D, Nim, and Haxe had it for quite some time (Along with Jai, which is yet unreleased to the public), although you can argue that Zig’s implementation is conceptually the simplest (it has merged compile time semantics with generic types in a unified way).


One subtle but extremely important feature of Zig's comptime is that is emulates the target architecture. Fundamental for implementing correct cross compilation.


That's pretty impressive. It's always annoying to get bit struct alignment issues. :/


Zig's revolution is not in adding a partial evaluation feature, but in removing many other separate features that can be expressed as mere applications. As Antoine de Saint-Exupery said, "Perfection is achieved not when there is nothing more to add, but when there is nothing left to take away."


And Lisp since even a much longer time.


I see some abstract aesthetic similarities between Zig and Lisp, or some Lisp's at least -- especially their minimalism -- but Zig's partial evaluation (comptime) works nothing at all like Lisp's syntactic macros (there is no quoting construct, and you don't manipulate syntactic terms at all), and, in fact, has much simpler semantics. The result is intentionally weaker than macros -- macros are "referentially opaque" while comptime is transparent[1] -- but Zig's realisation is that you don't need macros -- with their complexities and pitfalls -- to deliver everything a low-level language would need.

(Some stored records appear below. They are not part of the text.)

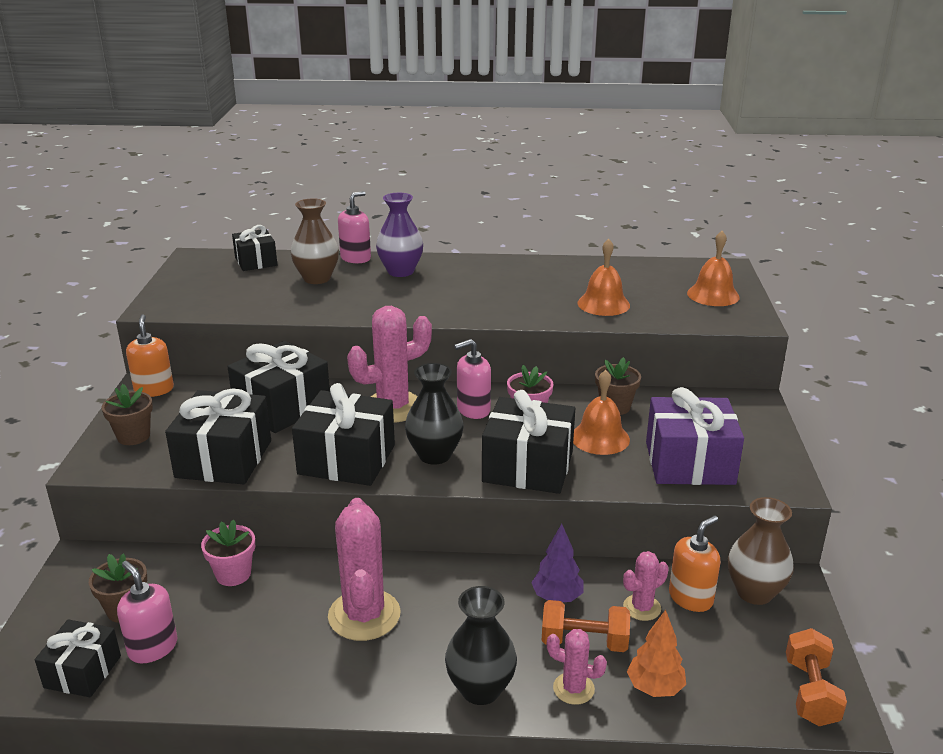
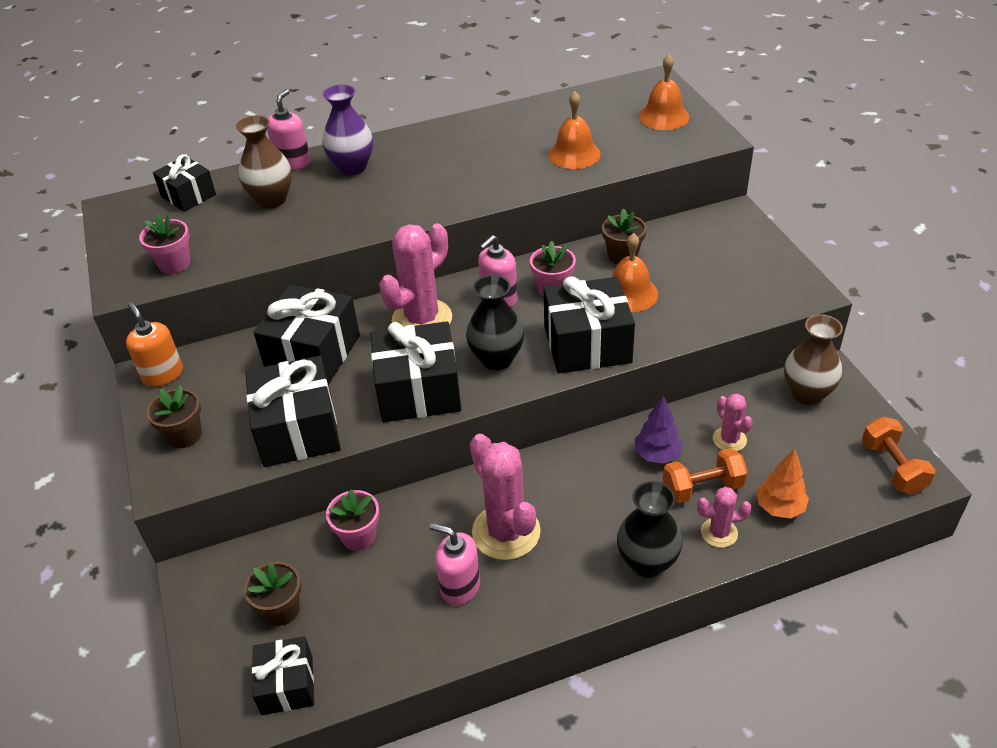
camera: 20 degrees left, 15 degrees up
pink soap dispenser [117,561,177,663] -> pink soap dispenser moved to [430,523,480,606]
pink cactus [623,551,669,621] -> pink cactus turned 60 degrees counterclockwise [713,394,753,451]
purple gift [646,387,744,485] -> none
orange soap dispenser [669,515,720,612] -> none
none -> pink flower pot [139,214,190,274]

[1]: I.e. if x and y have the same meaning ("reference"), in Lisp -- and in any other language with macros -- you could write a parameterised expression e, such that e(x) does not have the same meaning as e(y); you can't do that in Zig.


Thanks. I'm not familiar with Zig. I responded to the "arbitrary compile-time execution" by adding Lisp to the proposed list of D, Nim, and Haxe. Also the latter might raise some concerns when looking at details as you did with Lisp.


For instance, even if x and y have the same meaning, (let (x) ...) and (let (y) ... ) will not. So if you can't do that in Zig, that implies you can't write a custom binding construct.


A let expression isn't parameterised by x and y but binds their meaning, and the bound variable isn't free in the expression, and you can't substitute it at all. A simple example is an expression that prints the syntactic name of its argument. You can do that in C, C++, Lisp and Rust, but not in Zig (this is OK, because Zig obviates the need for that with excellent backtraces). But this means that you can understand all Zig code as simple Zig code, and that there is no complex meta-language with super-powers as there is in all those other languages I mentioned.